▶ _Exercise brief_
From the first line to the last, copy the listing exactly and omit the images.

▶ _Provided material_
------------
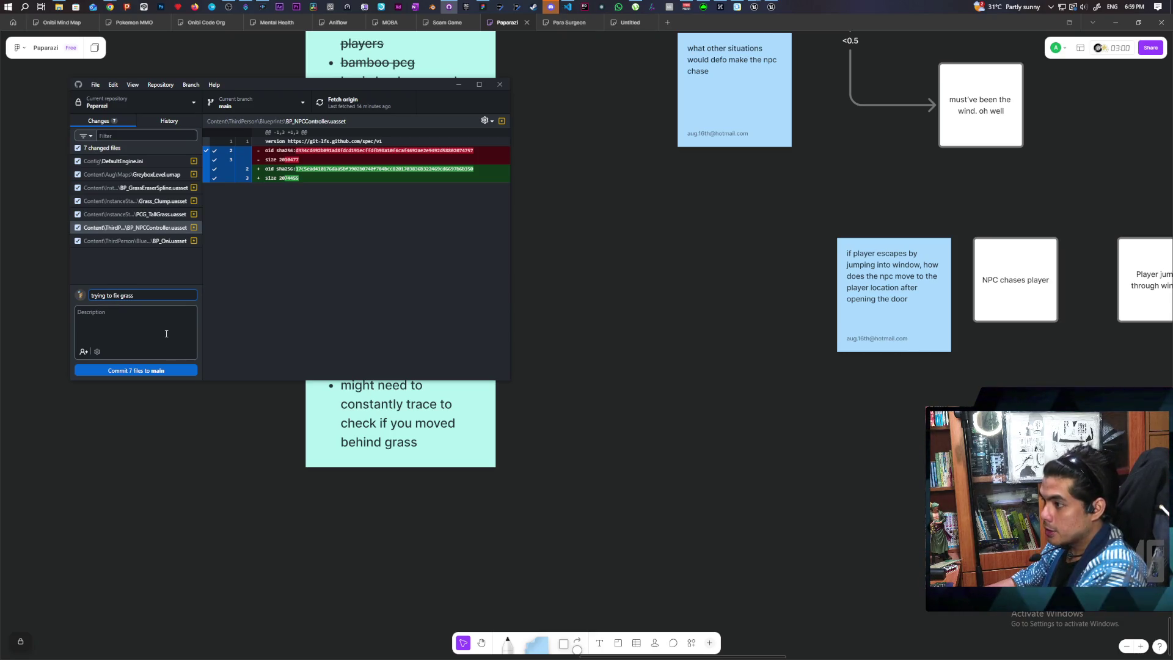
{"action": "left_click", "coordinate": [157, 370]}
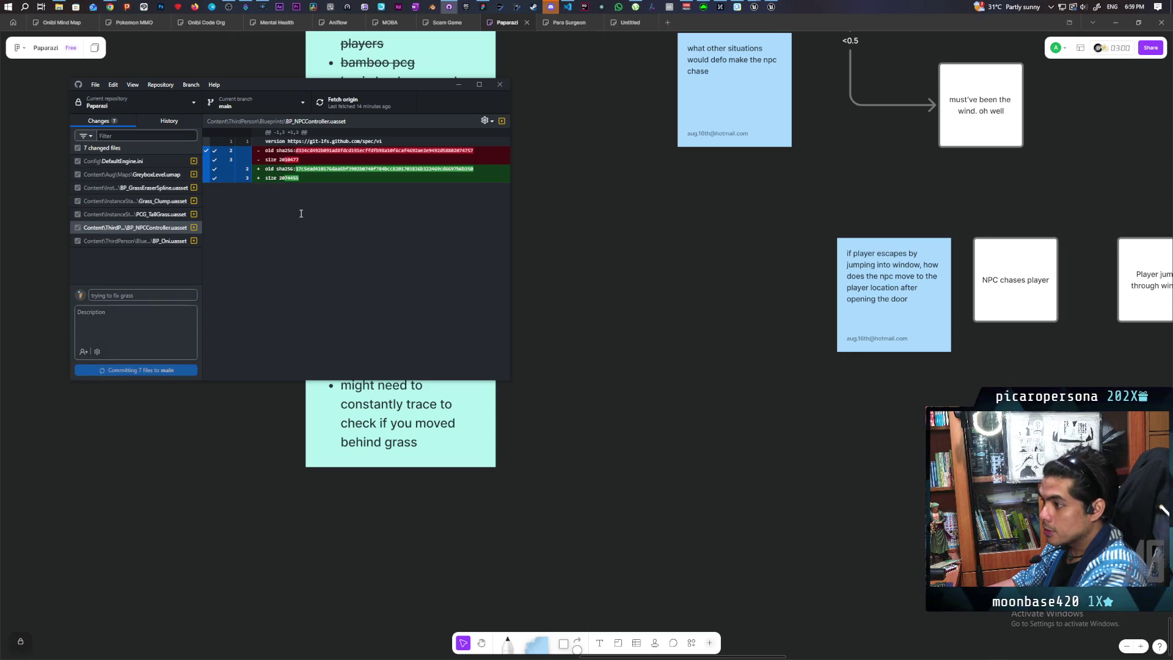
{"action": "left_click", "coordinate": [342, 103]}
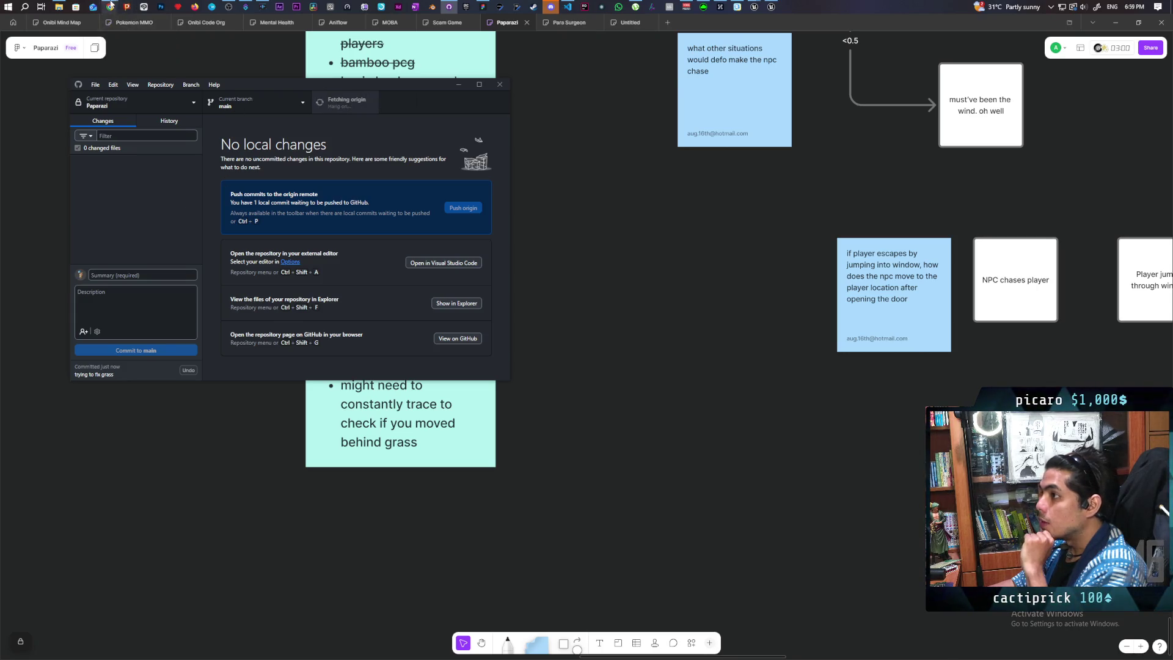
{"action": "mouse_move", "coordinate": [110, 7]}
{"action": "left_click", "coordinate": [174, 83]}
------------
▶ _The completed task_
{"action": "left_click", "coordinate": [157, 370]}
{"action": "left_click", "coordinate": [342, 103]}
{"action": "mouse_move", "coordinate": [110, 7]}
{"action": "left_click", "coordinate": [174, 83]}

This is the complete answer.